WHAT TO DO - Please repeat the lines below exactly. Begin with the line containing "41: (255, 131, 1.35)" and go on through the line containing "48: (402, 309, 1.14)".

──────── GIVEN DATA

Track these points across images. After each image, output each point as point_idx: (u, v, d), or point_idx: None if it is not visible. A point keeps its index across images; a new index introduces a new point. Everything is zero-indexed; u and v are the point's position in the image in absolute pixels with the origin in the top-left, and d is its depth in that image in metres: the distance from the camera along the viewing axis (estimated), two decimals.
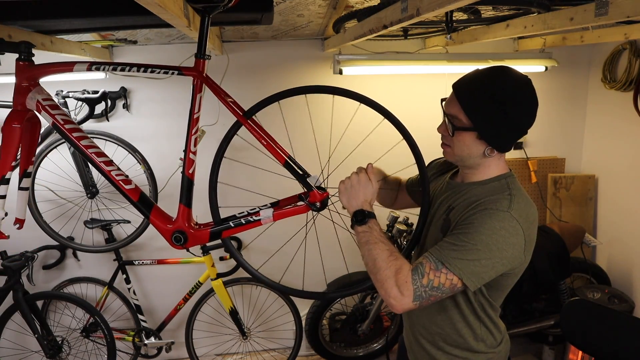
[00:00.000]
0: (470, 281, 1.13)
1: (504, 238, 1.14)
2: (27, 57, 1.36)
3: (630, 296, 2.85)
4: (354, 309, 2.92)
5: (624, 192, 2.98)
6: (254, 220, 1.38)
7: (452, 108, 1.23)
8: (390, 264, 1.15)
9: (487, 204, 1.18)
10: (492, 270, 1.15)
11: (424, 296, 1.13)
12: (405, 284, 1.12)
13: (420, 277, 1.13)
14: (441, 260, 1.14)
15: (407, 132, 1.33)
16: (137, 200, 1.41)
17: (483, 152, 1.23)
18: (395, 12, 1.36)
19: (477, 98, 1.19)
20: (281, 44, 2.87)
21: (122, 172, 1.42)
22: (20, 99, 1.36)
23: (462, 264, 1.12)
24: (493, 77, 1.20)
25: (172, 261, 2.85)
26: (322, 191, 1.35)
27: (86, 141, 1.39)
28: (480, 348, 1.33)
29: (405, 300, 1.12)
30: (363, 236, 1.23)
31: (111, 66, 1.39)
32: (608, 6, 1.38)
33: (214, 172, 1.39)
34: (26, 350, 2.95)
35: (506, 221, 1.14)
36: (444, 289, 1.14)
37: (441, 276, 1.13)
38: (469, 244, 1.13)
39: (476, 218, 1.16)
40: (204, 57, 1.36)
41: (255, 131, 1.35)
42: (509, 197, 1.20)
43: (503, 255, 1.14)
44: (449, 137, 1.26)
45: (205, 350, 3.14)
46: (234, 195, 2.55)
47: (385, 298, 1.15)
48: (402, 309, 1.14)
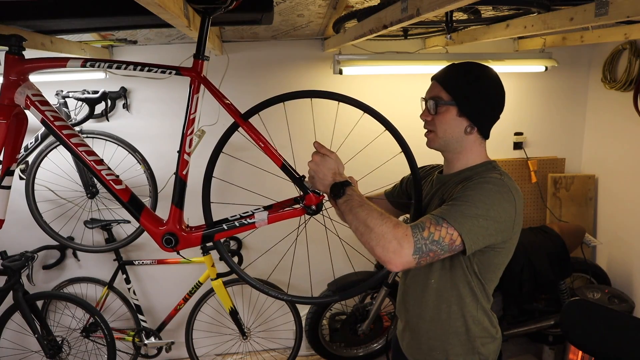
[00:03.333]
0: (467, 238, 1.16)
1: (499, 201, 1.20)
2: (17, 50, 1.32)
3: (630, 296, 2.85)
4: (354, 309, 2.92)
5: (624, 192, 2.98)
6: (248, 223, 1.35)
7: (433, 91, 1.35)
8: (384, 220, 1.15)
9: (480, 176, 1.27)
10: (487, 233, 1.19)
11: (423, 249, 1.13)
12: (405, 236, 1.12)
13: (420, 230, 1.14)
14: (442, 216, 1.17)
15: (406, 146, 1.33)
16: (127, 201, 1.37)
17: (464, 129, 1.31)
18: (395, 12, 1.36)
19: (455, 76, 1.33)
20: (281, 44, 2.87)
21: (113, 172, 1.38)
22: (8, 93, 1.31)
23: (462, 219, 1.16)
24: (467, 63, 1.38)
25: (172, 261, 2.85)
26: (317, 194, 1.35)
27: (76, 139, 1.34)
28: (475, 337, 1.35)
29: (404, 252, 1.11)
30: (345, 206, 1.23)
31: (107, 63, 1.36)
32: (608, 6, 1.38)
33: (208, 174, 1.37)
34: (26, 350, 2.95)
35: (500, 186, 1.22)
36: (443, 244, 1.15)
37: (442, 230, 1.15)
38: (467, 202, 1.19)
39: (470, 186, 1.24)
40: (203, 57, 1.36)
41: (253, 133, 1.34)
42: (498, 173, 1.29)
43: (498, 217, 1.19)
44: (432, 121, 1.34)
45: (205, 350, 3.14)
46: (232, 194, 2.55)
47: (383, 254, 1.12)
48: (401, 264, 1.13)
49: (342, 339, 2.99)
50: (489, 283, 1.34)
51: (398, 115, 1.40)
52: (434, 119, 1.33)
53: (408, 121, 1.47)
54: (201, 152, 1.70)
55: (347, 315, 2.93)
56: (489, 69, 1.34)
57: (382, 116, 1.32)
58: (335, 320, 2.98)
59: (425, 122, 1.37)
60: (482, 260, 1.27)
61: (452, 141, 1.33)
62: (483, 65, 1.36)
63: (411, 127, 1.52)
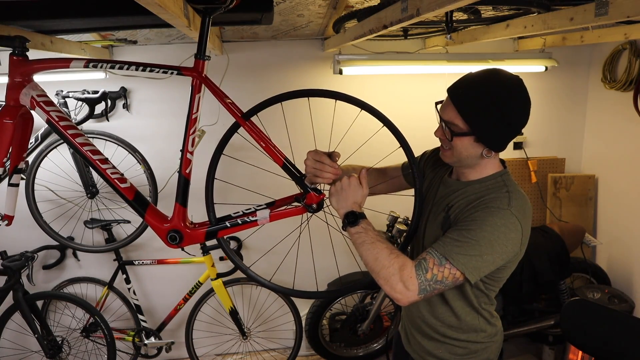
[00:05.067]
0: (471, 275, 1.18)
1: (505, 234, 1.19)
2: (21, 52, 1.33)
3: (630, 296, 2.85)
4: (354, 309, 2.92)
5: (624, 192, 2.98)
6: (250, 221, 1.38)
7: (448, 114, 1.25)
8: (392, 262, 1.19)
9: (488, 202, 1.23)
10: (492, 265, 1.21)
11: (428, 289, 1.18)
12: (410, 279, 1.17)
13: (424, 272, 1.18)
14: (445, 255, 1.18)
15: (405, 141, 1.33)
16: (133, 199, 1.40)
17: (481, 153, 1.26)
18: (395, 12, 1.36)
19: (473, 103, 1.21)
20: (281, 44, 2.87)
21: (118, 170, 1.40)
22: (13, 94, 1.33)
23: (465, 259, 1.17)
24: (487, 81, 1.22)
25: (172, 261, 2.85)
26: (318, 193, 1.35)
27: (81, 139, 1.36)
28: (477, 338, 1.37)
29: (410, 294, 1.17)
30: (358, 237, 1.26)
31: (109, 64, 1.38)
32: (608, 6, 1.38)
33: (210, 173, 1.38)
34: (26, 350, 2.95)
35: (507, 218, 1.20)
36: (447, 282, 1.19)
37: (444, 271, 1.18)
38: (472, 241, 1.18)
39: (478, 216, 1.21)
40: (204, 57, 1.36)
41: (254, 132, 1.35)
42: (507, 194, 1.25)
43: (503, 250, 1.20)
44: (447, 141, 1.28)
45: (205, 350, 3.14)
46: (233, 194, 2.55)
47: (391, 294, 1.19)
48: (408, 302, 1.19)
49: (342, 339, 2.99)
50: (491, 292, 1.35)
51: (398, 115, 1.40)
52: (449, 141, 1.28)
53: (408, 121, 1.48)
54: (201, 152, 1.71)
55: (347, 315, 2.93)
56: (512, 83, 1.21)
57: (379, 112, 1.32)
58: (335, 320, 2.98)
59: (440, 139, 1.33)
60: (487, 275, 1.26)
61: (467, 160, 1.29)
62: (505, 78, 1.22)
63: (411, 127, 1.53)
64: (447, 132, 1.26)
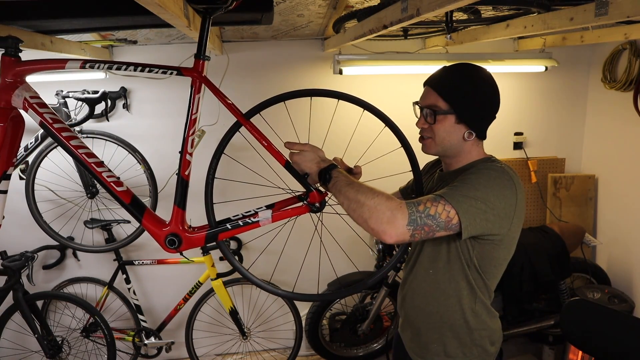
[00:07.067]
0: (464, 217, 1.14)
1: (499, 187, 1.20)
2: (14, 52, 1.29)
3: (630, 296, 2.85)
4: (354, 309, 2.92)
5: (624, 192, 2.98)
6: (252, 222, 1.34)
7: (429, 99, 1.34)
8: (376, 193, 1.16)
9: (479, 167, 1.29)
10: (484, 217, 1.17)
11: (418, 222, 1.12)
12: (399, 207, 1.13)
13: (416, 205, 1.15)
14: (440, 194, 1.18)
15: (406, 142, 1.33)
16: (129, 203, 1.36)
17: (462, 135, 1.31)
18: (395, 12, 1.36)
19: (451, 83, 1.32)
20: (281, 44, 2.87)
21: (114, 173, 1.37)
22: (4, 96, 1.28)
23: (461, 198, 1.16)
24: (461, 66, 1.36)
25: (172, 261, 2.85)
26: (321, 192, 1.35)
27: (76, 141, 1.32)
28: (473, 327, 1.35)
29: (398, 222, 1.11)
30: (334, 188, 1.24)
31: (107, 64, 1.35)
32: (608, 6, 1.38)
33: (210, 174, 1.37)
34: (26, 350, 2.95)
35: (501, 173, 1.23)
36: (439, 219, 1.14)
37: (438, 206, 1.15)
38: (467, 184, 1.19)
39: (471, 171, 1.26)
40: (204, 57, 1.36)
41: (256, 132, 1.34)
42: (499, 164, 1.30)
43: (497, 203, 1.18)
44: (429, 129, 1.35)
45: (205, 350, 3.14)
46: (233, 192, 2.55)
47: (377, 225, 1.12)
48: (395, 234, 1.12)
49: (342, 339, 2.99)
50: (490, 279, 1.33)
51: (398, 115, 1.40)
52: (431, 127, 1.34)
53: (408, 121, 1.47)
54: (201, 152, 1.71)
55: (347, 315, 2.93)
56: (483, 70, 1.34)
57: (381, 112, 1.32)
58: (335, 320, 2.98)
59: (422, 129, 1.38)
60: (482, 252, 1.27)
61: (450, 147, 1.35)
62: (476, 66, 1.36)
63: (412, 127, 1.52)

────────────────

EXERCISE OUTPUT -
41: (255, 131, 1.35)
42: (509, 197, 1.20)
43: (503, 255, 1.14)
44: (449, 137, 1.26)
45: (205, 350, 3.14)
46: (234, 195, 2.55)
47: (385, 298, 1.15)
48: (402, 309, 1.14)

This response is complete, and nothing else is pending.